**Provided records**.
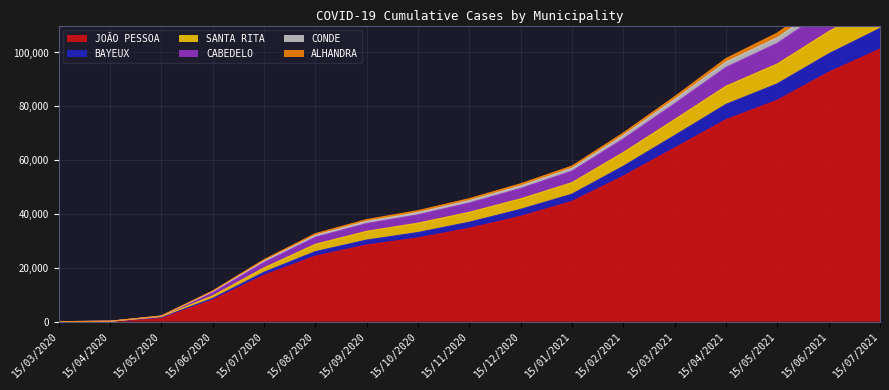

How many data points in SANTA RITA are less than 45699?

8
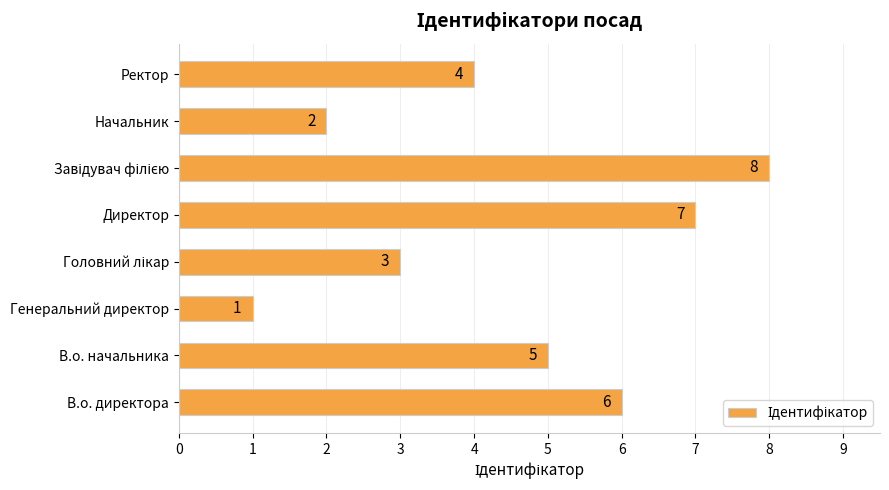

What is the maximum value shown in the chart?

8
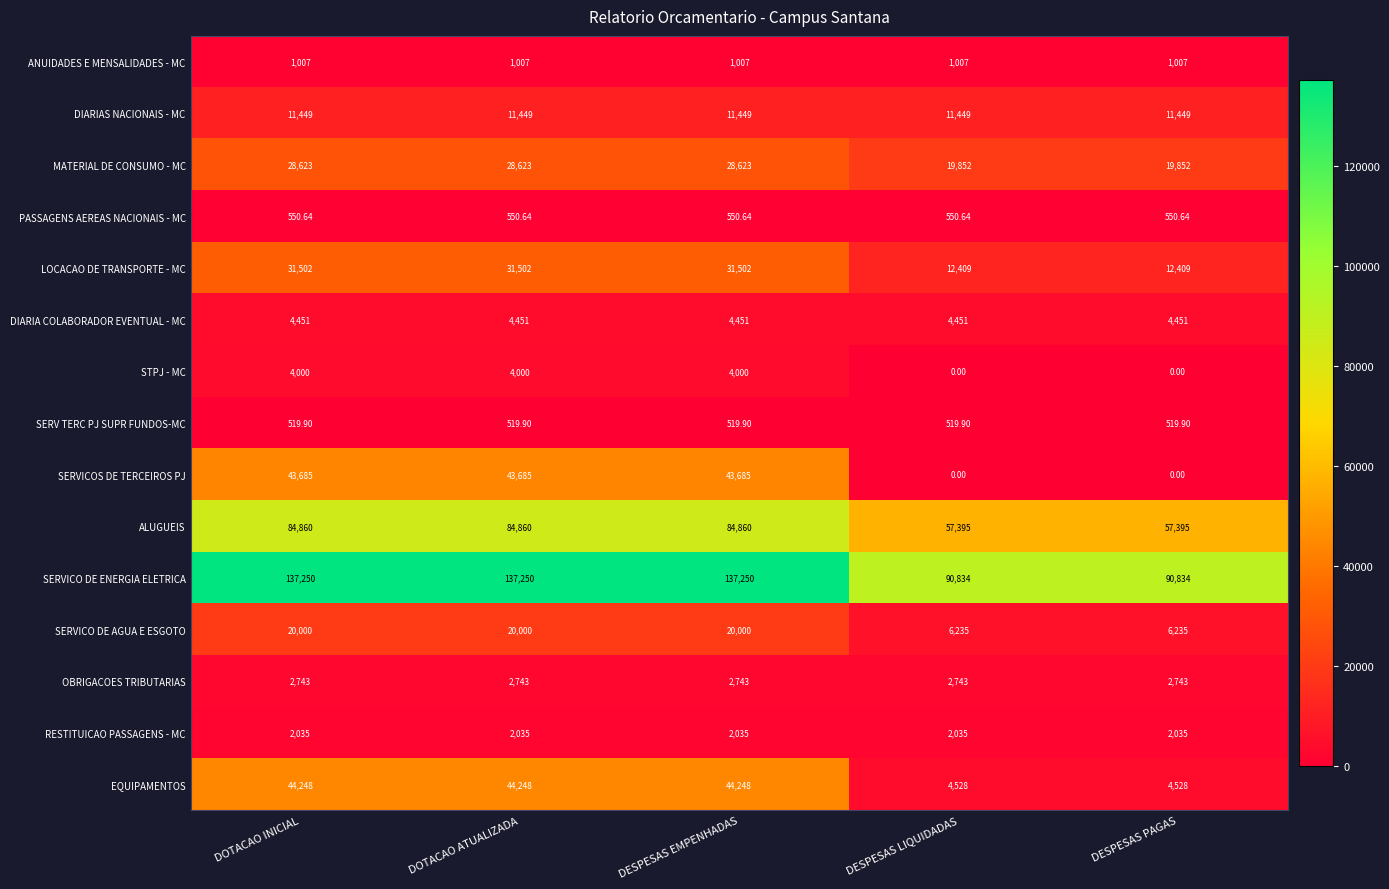

Which series has the largest range (max minus min)?

SERVICO DE ENERGIA ELETRICA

**What to work on**. Copy the text of all three records above verbatim, omitting the pictures.

**Exercise response**.
How many data points in SANTA RITA are less than 45699?

8

What is the maximum value shown in the chart?

8

Which series has the largest range (max minus min)?

SERVICO DE ENERGIA ELETRICA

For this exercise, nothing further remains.